**EXERCISE INPUTS:**
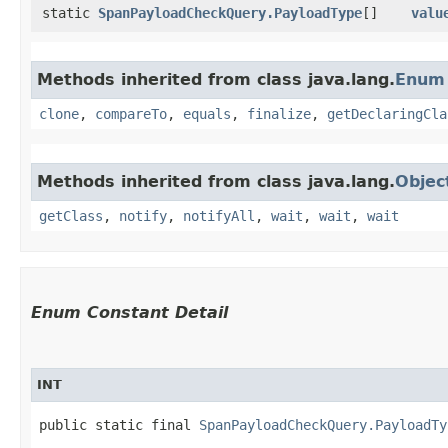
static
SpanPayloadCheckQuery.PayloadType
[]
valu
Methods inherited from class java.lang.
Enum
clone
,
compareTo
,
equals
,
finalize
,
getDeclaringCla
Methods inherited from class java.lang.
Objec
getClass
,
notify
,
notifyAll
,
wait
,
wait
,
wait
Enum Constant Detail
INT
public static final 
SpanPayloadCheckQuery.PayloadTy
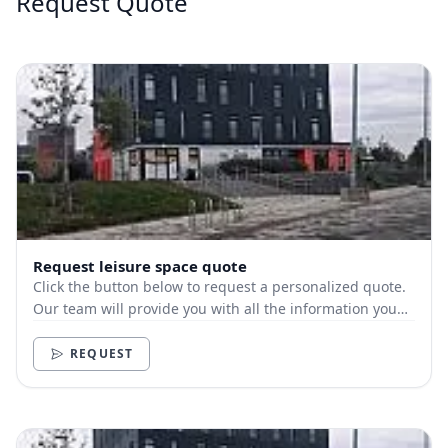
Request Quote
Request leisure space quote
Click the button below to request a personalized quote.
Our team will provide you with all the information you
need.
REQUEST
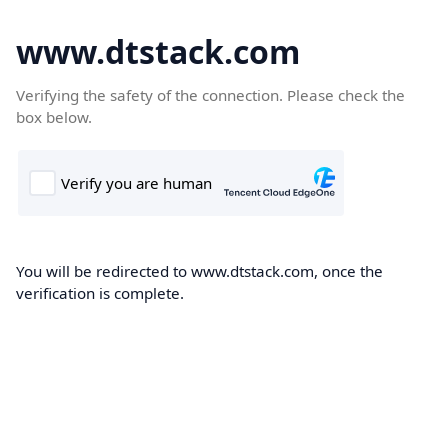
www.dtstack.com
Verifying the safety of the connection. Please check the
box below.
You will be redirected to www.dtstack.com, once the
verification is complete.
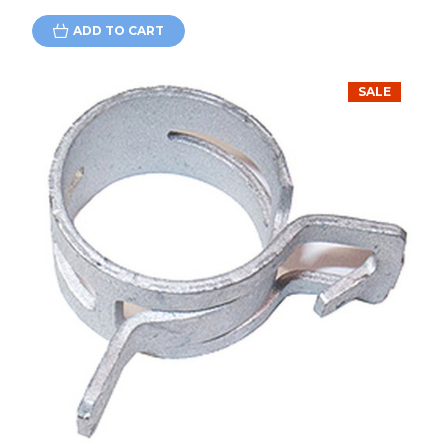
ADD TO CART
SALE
...
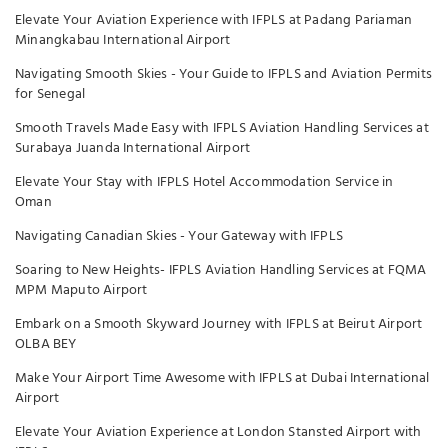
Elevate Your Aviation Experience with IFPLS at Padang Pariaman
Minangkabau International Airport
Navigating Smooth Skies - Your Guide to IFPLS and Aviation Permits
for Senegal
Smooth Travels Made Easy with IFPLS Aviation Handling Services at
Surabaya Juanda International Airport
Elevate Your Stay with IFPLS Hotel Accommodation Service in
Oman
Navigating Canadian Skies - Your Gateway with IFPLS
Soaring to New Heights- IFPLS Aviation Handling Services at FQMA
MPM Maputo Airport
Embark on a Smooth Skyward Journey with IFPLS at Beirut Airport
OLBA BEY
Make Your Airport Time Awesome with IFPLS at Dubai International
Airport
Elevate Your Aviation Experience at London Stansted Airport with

**WHAT THE TASK REQUIRES:** Scan the records for lines that hold "Your", and reproduce each one you find.

**TASK RESPONSE:**
Elevate Your Aviation Experience with IFPLS at Padang Pariaman
Navigating Smooth Skies - Your Guide to IFPLS and Aviation Permits
Elevate Your Stay with IFPLS Hotel Accommodation Service in
Navigating Canadian Skies - Your Gateway with IFPLS
Make Your Airport Time Awesome with IFPLS at Dubai International
Elevate Your Aviation Experience at London Stansted Airport with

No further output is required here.